Nothing scrambled about Clegg’s message to Lib Dem faithful over coalition strategy

Leadership warns single-party rule could squander sacrifices made since 2010

Britain’s deputy prime minister Nick Clegg answers  questions at the Liberal Democrat’s autumn conference in Glasgow. REUTERS/Russell Cheyne

Britain’s deputy prime minister Nick Clegg answers questions at the Liberal Democrat’s autumn conference in Glasgow. REUTERS/Russell Cheyne

Mon, Sep 16, 2013, 22:34

The Finnieston crane on the banks of the river Clyde was once a vital cog in Glasgow’s industrial heartland.

Today, it stands redundant, a memorial to a long-dead industrial past. Just yards away from the crane, the Liberal Democrats have gathered this week in the SECC convention centre, anxious to ensure that they do not go the same way.

Even if few know of it, they would love to follow the example of Michael McDowell’s Progressive Democrats’ “Single Party Government, No Thanks” poster in the 2002 election campaign’s final days. Since Saturday, they sought to drive home the message that they are the crucial ingredient in British politics: one that will keep the Conservatives humane and Labour fiscally credible.

Massacre or mauling

Under the title, “Stronger Economy, Fairer Society”, Nick Clegg, Vince Cable and other senior figures warned that the sacrifices made since 2010 would be “squandered” by single-party rule.

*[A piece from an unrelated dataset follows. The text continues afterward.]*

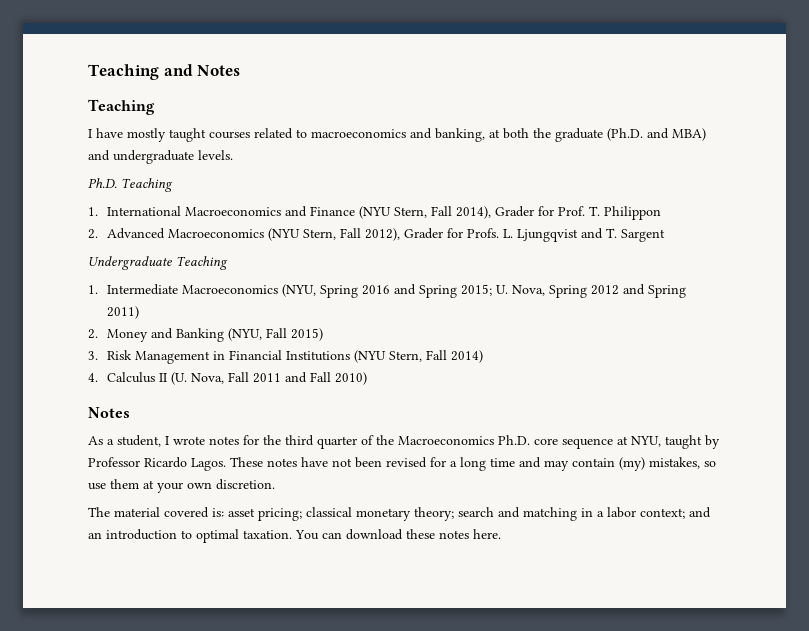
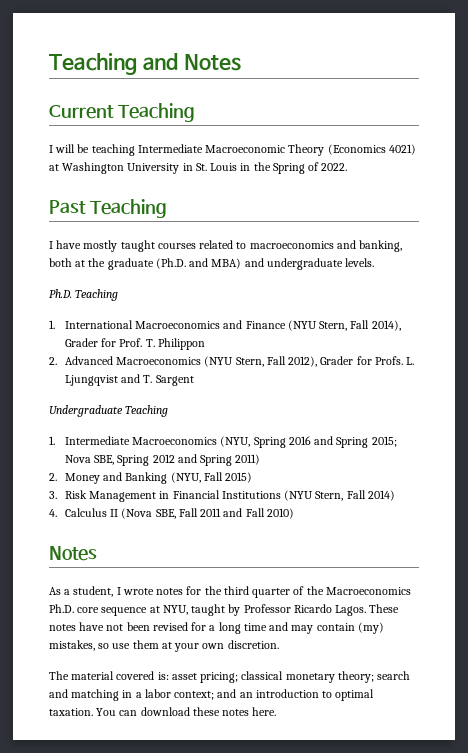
(241, 70) none -> [49,103,195,122] [49,144,416,156] [49,162,348,174] [49,200,86,214] Current Teaching // I will be teaching Intermediate Macroeconomic Theory (Economics 4021) at Washington University in St. Louis in the Spring of 2022. // Past
[489,128,529,139] at both -> [49,258,86,267] both at
[495,285,545,296] U. Nova, -> [64,455,115,465] Nova SBE,
[170,372,224,385] (U. Nova, -> [121,508,176,519] (Nova SBE,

The Liberal Democrats have 55 seats, though even the most partisan of those in Glasgow accept that losses will be suffered – the question is whether it is a massacre, or a mauling. Three years on since the 2010 coalition deal with the Tories many of the portents are grim, because across Britain coalition is no more popular today than it was then.

Just one-sixth of British voters polled believe it would be “a good idea” for the party to hold the balance of power after the 2015 general election.

Even worse, just a fraction over a third of those who voted for Nick Clegg and his followers in 2010, turned off by the realities of coalition, favour such an outcome. “A third of those supporting the Liberal Democrats now believe Nick Clegg betrayed his principles: two-thirds of those who voted for them in 2010 believe that,” said YouGov pollster, Peter Kellner.

Depending on the arithmetic, however, a mauling could still leave them with a chance of coalition – particularly since target seat polling research offers greater hope than the national figures.

“That would be the grand prize: the party could be in power for 10 years and be seen as a natural party of government, rather than a party of opposition,” said Lib Dem chief whip Alistair Carmichael.

However, they face conflicting challenges: they must maintain their separate identity in office; keep open the possibility of a deal with Labour, while all the time convince the public that coalitions “work”.

‘Transactional’ relationship

In the first 18 months, Clegg was desperate to avoid public rows with David Cameron; then it moved to a “transactional” relationship. Now, both will feel the need to emphasise their differences.

Clegg’s rank-and-file prefer the prospect of a deal with Labour, while Clegg and many others in government – even those previously not of the opinion – prefer the Tories.

“The Conservatives understand what coalition is all about,” said former Lib Dem leader, Paddy Ashdown said yesterday, speaking of Cameron and those who surround him, if not of others in his party. “I’m not sure about how they got there, but they have. Labour, on the other hand, have a lot of learning to do on that terra incognito,” he added.

He vehemently rejected predictions of doom and pointed to figures coming from the target seats – particularly “the 40 where the Conservatives are vulnerable”. National poll figures for the party had once been so low that they were “represented by an asterisk, not a figure”, he said. “The position that a party is in across the country is . . . irrelevant.”

Since Saturday, Clegg’s people played up the chances that his backing for the coalition’s deficit-cutting plans would be seriously challenged. “The only people who will welcome what we do today if we adopt these amendments are George Osborne and Ed Balls. You were brave last year, be brave again,” Clegg told delegates.

In the end, the challenge, if it ever really existed, failed to emerge in numbers, though many of those who would have been delegates to man the barricades against him have simply quit.